I said, let's just go to the bus stop under the raised section of the F in Gowanus. I'd had luck there several times. Nobody at the bus stop but low and behold along comes this couple as we continue on our way. They run a business making chalk boards and slate boards for arranging food or anything you feel like, and often dress like they are here, in grey.
They were standing at the bus stop under the raised section of the F and G lines over the Gowanus Canal. This monster construction on stilts, clad in the now not so fashionable New Yorkers' uniform of its time, black, shelters waiting bus riders from sun and rain. Here we have today's New Yorkers, a banker and his girl friend, whose roots are many degrees of longitude apart.

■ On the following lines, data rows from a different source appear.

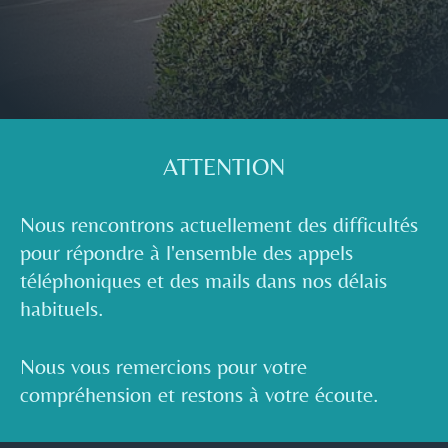
ATTENTION
Nous rencontrons actuellement des difficultés
pour répondre à l'ensemble des appels
téléphoniques et des mails dans nos délais
habituels.
Nous vous remercions pour votre
compréhension et restons à votre écoute.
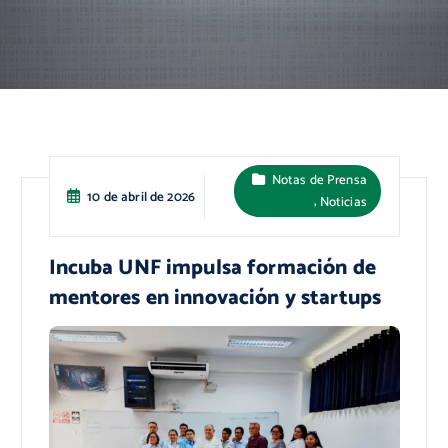
Notas de Prensa
10 de abril de 2026
,
Noticias
Incuba UNF impulsa formación de
mentores en innovación y startups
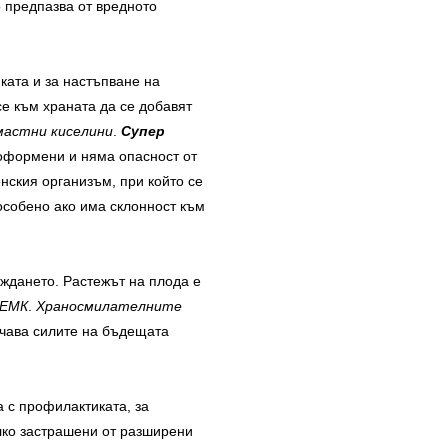
о предпазва от вредното
ката и за настъпване на
се към храната да се добавят
мастни киселини
.
Супер
е оформени и няма опасност от
нския организъм, при който се
особено ако има склонност към
аждането. Растежът на плода е
ЕМК
.
Храносмилателните
ичава силите на бъдещата
 с профилактиката, за
лко застрашени от разширени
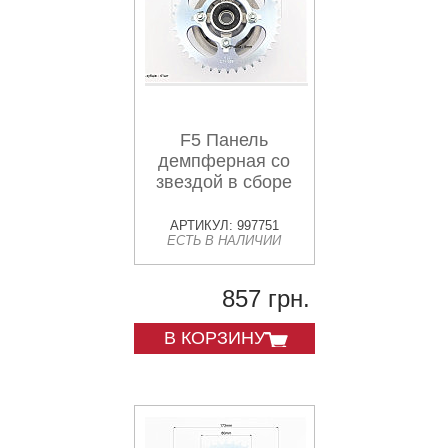
F5 Панель
демпферная со
звездой в сборе
АРТИКУЛ: 997751
ЕСТЬ В НАЛИЧИИ
857 грн.
В КОРЗИНУ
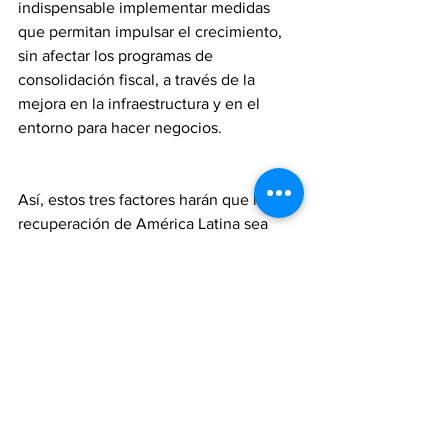
indispensable implementar medidas 
que permitan impulsar el crecimiento, 
sin afectar los programas de 
consolidación fiscal, a través de la 
mejora en la infraestructura y en el 
entorno para hacer negocios.
Así, estos tres factores harán que la 
recuperación de América Latina sea 
lenta comparada con otras regiones del 
mundo, pero con significativas 
diferencias. Las economías de la región 
que cuenten con un mayor espacio 
fiscal y bajos costos de financiamiento 
van a poder continuar apoyando la 
recuperación de sus economías. 
Adicionalmente, si se logra asegurar el 
despliegue efectivo de la vacuna contra 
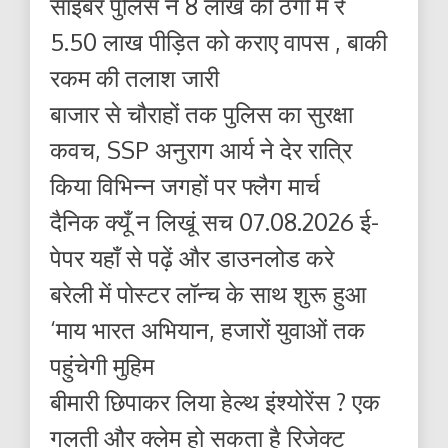
साइबर पुलिस ने 8 लाख की ठगी में ₹
5.50 लाख पीड़ित को कराए वापस , बाकी
रकम की तलाश जारी
बाजार से चौराहों तक पुलिस का सुरक्षा
कवच, SSP अनुराग आर्य ने देर रात्रि
किया विभिन्न जगहों पर फ्लैग मार्च
दैनिक क्यूँ न लिखूं सच 07.08.2026 ई-
पेपर यहाँ से पढ़ें और डाउनलोड करे
बरेली में पोस्टर लॉन्च के साथ शुरू हुआ
‘माय भारत अभियान, हजारों युवाओं तक
पहुंचेगी मुहिम
बीमारी छिपाकर लिया हेल्थ इंश्योरेंस ? एक
गलती और क्लेम हो सकता है रिजेक्ट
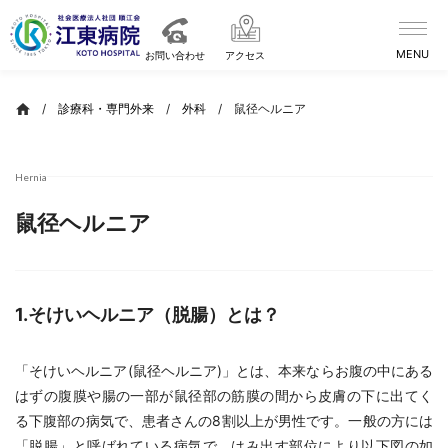
Skip
to
content
お問い合わせ
アクセス
/
診療科・専門外来
/
外科
/
鼠径ヘルニア
Hernia
鼠径ヘルニア
1.そけいヘルニア（脱腸）とは？
「そけいヘルニア(鼠径ヘルニア)」とは、本来ならお腹の中にある
はずの腹膜や腸の一部が鼠径部の筋膜の間から皮膚の下に出てく
る下腹部の病気で、患者さんの8割以上が男性です。一般の方には
「脱腸」と呼ばれている病気で、はみ出す部位により以下図の如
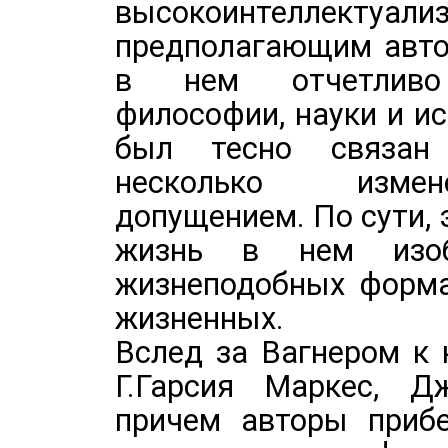
высокоинтеллектуали
предполагающим авто
в нем отчетливо
философии, науки и ис
был тесно связан
несколько измен
допущением. По сути, 
жизнь в нем изо
жизнеподобных формах
жизненных.
Вслед за Вагнером к 
Г.Гарсия Маркес, Дж
причем авторы прибе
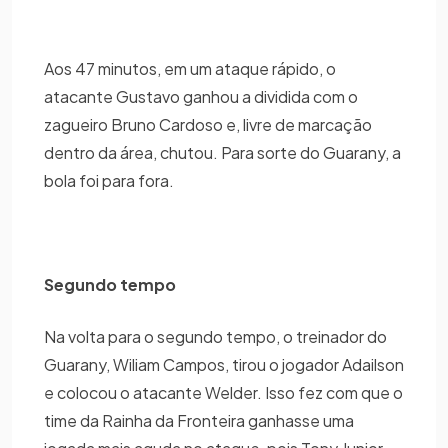
Aos 47 minutos, em um ataque rápido, o
atacante Gustavo ganhou a dividida com o
zagueiro Bruno Cardoso e, livre de marcação
dentro da área, chutou. Para sorte do Guarany, a
bola foi para fora.
Segundo tempo
Na volta para o segundo tempo, o treinador do
Guarany, Wiliam Campos, tirou o jogador Adailson
e colocou o atacante Welder. Isso fez com que o
time da Rainha da Fronteira ganhasse uma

We passed the sign on the way to brunch at Bar Tano. As impressive as it was I did not want to photograph it because the detail of the light toned brick in the building was distracting. Later, returning from a stroll around Park Slope the building was in shadow. The shadows come from the elevated portion of the F and G trains that crosses the Gowanus Canal.
(History lesson: The canal was too deep for a tunnel to be built under it.)
It was hot, dusty and noisy. Three friends were sheltering in the shade of the overhead tracks of the F and G train on 9th Street near the Gowanus Canal in Brooklyn. They were waiting for the shuttle bus to take them to Ikea. At first the girl wanted to get rid of the cake and drink, but I said no, they were essential to the picture and told her how terrific she looked holding them.